44 The respondent submitted that the existence of such an overriding policy, namely of not permitting the recovery of economic loss in circumstances where the exercise of an earning capacity would constitute a criminal offence, would mean that, upon the proper exercise of the discretion conferred by s 40(1), the appellant would have received no compensation.
45 The question whether as a matter of discretion, the appellant's visa status would necessarily determine the outcome of the application for compensation brings me to a consideration of Nonferral v Taufia. In that case, the respondent entered Australia on a visitor's visa. Under the terms of his visa he was not entitled to work without the permission of the Secretary of the Department of Immigration. He undertook employment without having obtained the necessary permission and was injured during the course of that employment. The principal argument before the Court of Appeal was whether the contract of employment was illegal. Cole JA held that rights dependant upon a contract entered into in breach of statute are not unenforceable. Stein JA held that the contract of employment was not illegal and Sheppard AJA found that the contract was illegal but considered that in the exercise of the discretion under s 24 of the Workers Compensation Act, the matter should be dealt with as if the respondent had been working under a valid contract of service. Section 24 provided:
"If, in any proceedings for the recovery of compensation under this Act, it appears that the contract of service or training contract under which the injured person was engaged at the time when the injury happened was illegal, the matter may be dealt with as if the injured person had at that time been a worker under a valid contract of service or training contract."

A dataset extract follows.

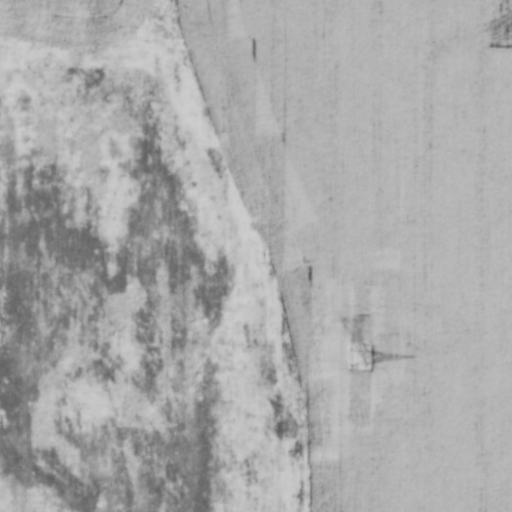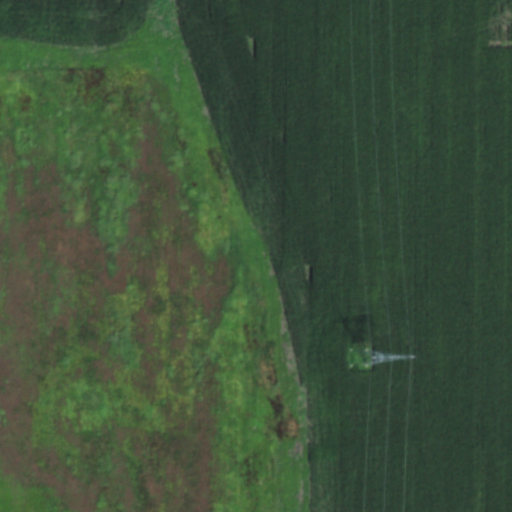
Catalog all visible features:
power tower: (357, 356)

46 Mr Taufia had returned to Tonga by the time the trial judge had made an award for compensation. The trial judge, after having performed the calculations required of him by ss 40(2)(a) and (b), in the exercise of discretion under s 40(c), discounted the difference down to $25 per week by having regard to the respondent's earnings in Tonga since his return. This Court accepted that that was an appropriate approach to take in the exercise of the discretion.

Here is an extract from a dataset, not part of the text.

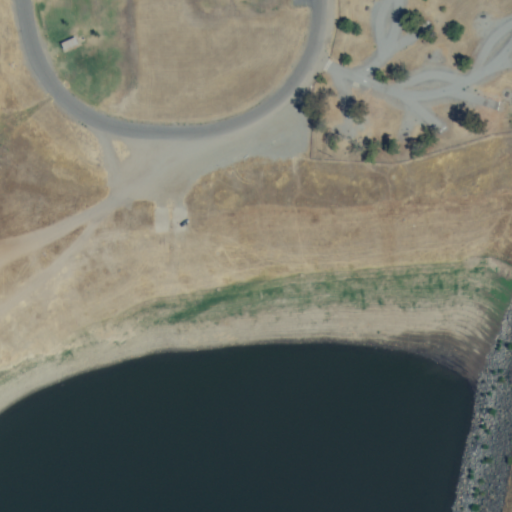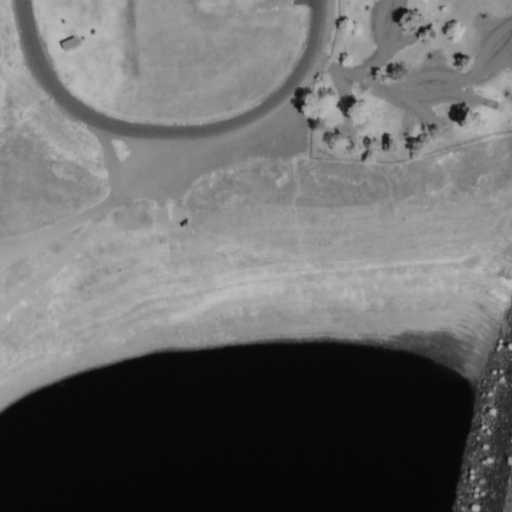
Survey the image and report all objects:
building: (67, 44)
road: (171, 130)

47 It follows therefore that although the appellant had no entitlement to work in Australia from the time that his visa status changed, it is not a foregone conclusion that his application for weekly payments for partial incapacity under s 40 must be dismissed. It may be that the approach endorsed by this Court in Nonferral v Taufia would recommend itself to the primary decision maker. It is also possible that there is an argument available to the respondent that that approach is either not available, or ought not be available given that the migration legislation has changed since that decision. There may be other discretionary factors of which this Court is not aware that may also be relevant. In those circumstances, I am of the opinion that the appellant, having established error in the determination of the Acting Deputy President, is entitled to an order that the matter be remitted for redetermination.
48 Subsequent to preparing these reasons I have had the opportunity to read in draft the comments of Santow JA. As is apparent from what I have said in the preceding paragraph, the further determination of this matter will depend not only upon the proper application of the law, but will also depend on such facts and discretionary considerations as are found to be relevant at the time of the rehearing. The consideration of the then current Migration legislation may be a relevant consideration. If there is any question of the illegality of the appellant's employment that arises out of the terms of the legislation, the decision maker will have to determine the relevance and effect of any such illegality. In this regard, the principles governing illegal contracts may well require consideration. The principles were reviewed by this Court in Karl Suleman Enterprises Pty Limited (In Liq) v Babanour [2004] NSWCA 214.